DS - Clear out dependabot alerts

[timwright12]

Description

As a human(?), I want to clear out dependabot alerts in the repo, so that we can submit it to be turned public.

As part of this story we want to: Clear out all the alerts listed at: https://github.com/department-of-veterans-affairs/va-mobile-library/security/dependabot

Acceptance Criteria

• [ ] All security alerts moderate or higher are gone

Ticket Checklist

• [ ] Acceptance criteria defined
• [ ] Labels added (front-end, back-end, feature)
• [ ] Linked to an Epic

[narin]

Looked into each of the 5 security alerts mentioned and they are all related to dependencies that Storybook 6.5 uses. We cannot upgrade beyond 6.5 because it is the latest version of Storybook that supports React Native.

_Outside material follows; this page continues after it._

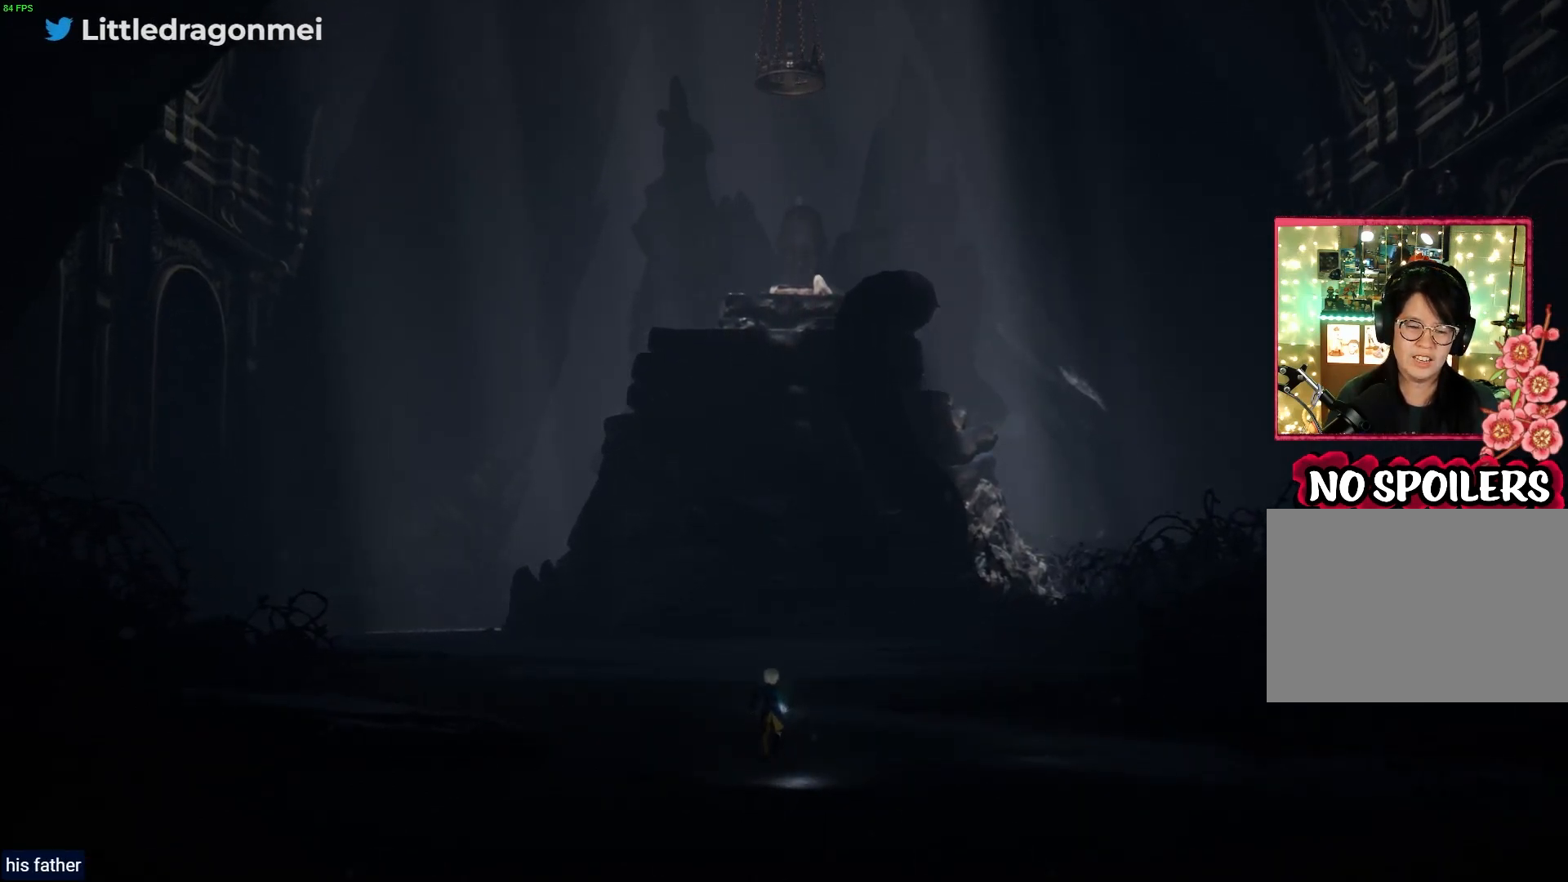
{"buttons": ["R1"], "left_stick": "up", "right_stick": "center", "events": []}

Last week there was an alpha release of @storybook/react-native that added compatibility with Storybook 7.6.10. Hopefully this means a stable release is coming soon.

These alerts may be considered low risk since we only use Storybook for our dev environment and do not package our Storybook code with our NPM package. I've listed the offending Storybook packages below:

• Uncontrolled Resource Consumption in trim-newlines
  • @storybook/core-server@npm:6.5.16
• glob-parent vulnerable to Regular Expression Denial of Service in enclosure regex
  • @storybook/builder-webpack4@npm:6.5.16
• Regular Expression Denial of Service in trim
  • @storybook/addon-docs@npm:6.5.16, @storybook/addon-docs@npm:^6.5.16
• PostCSS line return parsing error
  • @storybook/builder-webpack4@npm:6.5.16
• semver vulnerable to Regular Expression Denial of Service
  • @storybook/csf-tools@npm:6.5.16

[narin]

All dependabot alerts have been cleared aside from ip which currently has no fix available. Closing out.